Interpretable User Satisfaction Estimation For Conversational Systems With Large Language Models · The Large Language Model Bible Contribute to LLM-Bible

Interpretable User Satisfaction Estimation For Conversational Systems With Large Language Models

Lin Ying-chun, Neville Jennifer, Stokes Jack W., Yang Longqi, Safavi Tara, Wan Mengting, Counts Scott, Suri Siddharth, Andersen Reid, Xu Xiaofeng, Gupta Deepak, Jauhar Sujay Kumar, Song Xia, Buscher Georg, Tiwary Saurabh, Hecht Brent, Teevan Jaime. Arxiv 2024

[Paper]    
GPT Model Architecture Prompting Tools

Accurate and interpretable user satisfaction estimation (USE) is critical for understanding, evaluating, and continuously improving conversational systems. Users express their satisfaction or dissatisfaction with diverse conversational patterns in both general-purpose (ChatGPT and Bing Copilot) and task-oriented (customer service chatbot) conversational systems.
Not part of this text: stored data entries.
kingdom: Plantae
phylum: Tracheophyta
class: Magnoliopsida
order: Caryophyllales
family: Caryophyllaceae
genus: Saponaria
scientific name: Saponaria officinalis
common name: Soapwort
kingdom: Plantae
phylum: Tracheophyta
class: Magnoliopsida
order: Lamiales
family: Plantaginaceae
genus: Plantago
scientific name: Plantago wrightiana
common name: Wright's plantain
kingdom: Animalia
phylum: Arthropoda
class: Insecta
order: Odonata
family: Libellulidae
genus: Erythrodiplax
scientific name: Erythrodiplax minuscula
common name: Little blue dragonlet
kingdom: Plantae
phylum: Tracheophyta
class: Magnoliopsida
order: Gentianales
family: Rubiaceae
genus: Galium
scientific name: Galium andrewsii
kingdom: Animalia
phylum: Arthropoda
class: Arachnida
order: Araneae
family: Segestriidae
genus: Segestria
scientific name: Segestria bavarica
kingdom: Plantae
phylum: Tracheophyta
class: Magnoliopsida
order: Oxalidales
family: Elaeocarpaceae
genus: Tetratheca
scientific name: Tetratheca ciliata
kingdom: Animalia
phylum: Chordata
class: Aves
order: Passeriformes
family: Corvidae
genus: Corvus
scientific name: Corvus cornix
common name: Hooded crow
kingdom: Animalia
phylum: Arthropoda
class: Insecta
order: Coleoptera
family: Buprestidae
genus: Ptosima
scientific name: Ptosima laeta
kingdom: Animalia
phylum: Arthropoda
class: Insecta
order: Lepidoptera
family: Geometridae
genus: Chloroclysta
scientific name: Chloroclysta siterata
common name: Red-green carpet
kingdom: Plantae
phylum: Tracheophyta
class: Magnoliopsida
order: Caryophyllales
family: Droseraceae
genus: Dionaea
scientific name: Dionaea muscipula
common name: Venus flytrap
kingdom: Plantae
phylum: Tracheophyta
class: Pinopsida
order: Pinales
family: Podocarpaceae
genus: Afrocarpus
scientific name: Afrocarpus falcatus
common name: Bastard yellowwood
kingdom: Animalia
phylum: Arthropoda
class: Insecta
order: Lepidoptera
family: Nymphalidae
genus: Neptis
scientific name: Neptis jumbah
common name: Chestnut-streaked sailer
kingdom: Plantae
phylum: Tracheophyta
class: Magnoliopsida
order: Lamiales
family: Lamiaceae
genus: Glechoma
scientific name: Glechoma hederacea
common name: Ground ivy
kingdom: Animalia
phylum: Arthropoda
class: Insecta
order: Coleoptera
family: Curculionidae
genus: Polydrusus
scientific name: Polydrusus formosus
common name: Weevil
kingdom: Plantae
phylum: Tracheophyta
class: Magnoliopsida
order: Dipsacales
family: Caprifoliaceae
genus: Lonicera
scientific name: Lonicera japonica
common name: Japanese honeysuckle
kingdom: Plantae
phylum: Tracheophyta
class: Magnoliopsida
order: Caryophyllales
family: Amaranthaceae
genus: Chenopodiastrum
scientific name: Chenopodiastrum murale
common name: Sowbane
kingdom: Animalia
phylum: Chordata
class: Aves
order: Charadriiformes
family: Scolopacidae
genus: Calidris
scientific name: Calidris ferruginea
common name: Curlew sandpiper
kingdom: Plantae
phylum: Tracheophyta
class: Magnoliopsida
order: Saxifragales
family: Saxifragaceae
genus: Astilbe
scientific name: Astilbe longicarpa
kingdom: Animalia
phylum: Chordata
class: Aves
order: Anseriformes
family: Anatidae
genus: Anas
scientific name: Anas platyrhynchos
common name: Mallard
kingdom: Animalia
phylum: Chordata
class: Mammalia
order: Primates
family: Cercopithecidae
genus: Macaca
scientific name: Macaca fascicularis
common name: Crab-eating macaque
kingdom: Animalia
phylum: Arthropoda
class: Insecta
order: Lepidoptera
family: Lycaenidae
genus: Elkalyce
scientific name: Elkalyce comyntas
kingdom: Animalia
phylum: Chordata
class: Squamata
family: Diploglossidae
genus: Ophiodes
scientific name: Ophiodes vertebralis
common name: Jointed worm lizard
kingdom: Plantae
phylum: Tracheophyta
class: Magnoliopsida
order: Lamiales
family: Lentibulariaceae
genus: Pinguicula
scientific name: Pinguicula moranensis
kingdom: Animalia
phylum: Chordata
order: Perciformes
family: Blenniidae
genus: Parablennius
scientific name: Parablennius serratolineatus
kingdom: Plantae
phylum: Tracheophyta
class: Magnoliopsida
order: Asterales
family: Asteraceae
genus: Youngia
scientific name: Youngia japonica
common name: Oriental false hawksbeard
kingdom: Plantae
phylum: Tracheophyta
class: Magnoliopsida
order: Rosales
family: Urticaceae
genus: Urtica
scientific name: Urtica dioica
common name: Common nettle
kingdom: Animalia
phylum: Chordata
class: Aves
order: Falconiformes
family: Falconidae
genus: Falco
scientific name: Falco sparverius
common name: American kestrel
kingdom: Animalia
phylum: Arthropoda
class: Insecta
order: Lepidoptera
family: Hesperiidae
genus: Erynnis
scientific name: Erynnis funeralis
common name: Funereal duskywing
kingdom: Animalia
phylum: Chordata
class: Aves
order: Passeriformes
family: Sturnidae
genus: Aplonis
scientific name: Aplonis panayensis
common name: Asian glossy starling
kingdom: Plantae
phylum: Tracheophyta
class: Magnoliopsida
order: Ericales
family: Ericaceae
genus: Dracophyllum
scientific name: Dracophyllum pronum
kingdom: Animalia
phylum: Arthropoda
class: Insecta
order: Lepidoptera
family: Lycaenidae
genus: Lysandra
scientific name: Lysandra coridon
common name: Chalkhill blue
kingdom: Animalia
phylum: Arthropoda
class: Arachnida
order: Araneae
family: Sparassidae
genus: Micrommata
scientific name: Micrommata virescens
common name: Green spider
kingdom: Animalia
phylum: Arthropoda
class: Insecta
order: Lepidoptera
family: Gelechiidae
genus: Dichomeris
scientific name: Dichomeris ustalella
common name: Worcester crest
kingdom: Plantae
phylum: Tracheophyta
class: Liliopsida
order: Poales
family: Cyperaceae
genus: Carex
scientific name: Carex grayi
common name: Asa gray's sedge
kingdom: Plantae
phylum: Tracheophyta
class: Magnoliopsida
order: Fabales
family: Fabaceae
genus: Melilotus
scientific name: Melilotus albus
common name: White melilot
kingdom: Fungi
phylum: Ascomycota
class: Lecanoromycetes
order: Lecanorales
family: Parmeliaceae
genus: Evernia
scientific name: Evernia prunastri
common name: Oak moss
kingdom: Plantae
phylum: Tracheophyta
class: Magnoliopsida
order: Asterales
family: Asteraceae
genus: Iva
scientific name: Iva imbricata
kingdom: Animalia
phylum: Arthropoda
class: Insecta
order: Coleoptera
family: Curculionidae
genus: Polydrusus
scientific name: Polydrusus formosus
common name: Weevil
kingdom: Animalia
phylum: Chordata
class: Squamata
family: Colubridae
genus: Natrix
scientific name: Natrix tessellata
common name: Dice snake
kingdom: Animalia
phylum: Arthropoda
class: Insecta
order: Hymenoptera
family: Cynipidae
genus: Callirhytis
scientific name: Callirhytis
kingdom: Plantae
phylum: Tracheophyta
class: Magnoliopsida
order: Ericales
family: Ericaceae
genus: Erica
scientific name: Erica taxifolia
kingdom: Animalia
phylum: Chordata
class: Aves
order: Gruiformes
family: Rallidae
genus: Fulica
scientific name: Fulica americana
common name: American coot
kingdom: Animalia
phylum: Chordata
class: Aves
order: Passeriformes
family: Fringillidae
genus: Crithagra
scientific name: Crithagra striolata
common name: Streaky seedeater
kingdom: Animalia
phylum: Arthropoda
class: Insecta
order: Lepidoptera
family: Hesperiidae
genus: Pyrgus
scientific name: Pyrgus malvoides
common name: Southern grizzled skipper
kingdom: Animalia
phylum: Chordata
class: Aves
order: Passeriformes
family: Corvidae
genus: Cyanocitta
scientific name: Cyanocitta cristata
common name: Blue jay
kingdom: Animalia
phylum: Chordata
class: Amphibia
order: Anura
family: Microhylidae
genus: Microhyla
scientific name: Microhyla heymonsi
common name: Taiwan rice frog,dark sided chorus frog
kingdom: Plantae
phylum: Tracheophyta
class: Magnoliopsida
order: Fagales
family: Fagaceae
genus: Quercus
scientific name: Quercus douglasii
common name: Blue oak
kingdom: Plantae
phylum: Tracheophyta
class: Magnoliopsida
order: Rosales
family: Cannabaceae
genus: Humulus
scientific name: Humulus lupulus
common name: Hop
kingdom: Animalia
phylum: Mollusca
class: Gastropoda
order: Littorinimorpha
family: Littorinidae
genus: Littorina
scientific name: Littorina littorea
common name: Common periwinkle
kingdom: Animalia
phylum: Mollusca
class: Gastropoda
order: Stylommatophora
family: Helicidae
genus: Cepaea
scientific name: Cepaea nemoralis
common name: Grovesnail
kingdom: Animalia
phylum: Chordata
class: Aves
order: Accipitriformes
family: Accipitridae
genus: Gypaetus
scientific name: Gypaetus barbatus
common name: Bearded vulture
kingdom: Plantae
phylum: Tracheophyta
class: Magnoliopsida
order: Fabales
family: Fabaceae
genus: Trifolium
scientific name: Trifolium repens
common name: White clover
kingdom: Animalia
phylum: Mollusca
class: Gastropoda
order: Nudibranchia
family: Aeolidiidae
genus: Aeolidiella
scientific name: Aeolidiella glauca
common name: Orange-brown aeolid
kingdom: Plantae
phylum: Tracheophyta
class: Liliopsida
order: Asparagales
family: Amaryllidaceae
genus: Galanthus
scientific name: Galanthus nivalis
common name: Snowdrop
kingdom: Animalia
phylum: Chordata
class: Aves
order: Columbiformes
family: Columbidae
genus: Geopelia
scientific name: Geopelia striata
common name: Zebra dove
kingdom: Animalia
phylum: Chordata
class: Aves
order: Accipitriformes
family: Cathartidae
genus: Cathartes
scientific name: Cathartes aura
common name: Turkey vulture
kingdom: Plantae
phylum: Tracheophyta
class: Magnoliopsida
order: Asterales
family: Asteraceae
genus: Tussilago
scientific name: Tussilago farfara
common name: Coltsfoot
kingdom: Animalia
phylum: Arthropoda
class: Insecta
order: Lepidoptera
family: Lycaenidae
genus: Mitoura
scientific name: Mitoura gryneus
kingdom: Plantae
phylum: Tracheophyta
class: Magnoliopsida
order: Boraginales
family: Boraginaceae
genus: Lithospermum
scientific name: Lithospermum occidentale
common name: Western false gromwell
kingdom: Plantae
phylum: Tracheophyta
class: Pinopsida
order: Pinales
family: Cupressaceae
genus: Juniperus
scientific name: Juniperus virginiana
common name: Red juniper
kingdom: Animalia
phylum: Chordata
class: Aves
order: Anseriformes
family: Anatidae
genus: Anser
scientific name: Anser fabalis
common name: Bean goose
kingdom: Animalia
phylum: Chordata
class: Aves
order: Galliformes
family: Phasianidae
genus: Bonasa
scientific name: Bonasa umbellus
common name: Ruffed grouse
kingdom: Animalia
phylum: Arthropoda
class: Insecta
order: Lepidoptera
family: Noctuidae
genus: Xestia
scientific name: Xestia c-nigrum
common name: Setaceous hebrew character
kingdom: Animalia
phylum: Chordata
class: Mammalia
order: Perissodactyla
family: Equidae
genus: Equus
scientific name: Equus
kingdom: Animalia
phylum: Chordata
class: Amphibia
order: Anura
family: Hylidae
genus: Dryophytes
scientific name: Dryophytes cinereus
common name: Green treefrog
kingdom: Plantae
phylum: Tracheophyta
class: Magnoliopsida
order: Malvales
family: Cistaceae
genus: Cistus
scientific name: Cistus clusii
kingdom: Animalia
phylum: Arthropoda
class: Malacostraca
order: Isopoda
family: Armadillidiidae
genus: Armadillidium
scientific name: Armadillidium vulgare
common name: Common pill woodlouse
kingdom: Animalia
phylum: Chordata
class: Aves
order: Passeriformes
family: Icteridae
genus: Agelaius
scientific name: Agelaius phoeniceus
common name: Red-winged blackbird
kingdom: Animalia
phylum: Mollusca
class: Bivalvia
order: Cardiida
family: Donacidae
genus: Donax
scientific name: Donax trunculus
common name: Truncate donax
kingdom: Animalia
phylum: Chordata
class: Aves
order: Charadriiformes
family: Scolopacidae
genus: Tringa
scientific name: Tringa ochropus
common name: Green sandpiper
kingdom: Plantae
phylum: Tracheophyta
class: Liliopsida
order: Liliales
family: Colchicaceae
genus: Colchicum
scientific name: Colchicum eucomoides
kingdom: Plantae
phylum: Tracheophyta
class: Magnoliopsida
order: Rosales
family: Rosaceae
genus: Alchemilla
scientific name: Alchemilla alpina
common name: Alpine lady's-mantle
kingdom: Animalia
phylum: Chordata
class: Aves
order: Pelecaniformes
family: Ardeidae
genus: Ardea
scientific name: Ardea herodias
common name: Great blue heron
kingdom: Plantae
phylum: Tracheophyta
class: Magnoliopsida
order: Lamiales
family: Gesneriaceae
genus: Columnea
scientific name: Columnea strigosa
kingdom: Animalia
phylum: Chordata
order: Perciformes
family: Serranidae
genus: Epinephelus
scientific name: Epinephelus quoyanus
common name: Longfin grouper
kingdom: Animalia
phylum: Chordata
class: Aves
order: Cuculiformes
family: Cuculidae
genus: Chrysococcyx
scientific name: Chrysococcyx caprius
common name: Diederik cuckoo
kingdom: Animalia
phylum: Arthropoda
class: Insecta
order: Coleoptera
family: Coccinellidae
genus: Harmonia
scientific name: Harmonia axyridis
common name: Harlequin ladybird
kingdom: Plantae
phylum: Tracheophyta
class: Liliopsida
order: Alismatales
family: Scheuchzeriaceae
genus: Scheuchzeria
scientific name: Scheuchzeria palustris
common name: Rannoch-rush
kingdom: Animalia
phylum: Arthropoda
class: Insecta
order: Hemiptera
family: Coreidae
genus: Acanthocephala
Existing approaches based on featurized ML models or text embeddings fall short in extracting generalizable patterns and are hard to interpret. In this work, we show that LLMs can extract interpretable signals of user satisfaction from their natural language utterances more effectively than embedding-based approaches. Moreover, an LLM can be tailored for USE via an iterative prompting framework using supervision from labeled examples. The resulting method, Supervised Prompting for User satisfaction Rubrics (SPUR), not only has higher accuracy but is more interpretable as it scores user satisfaction via learned rubrics with a detailed breakdown.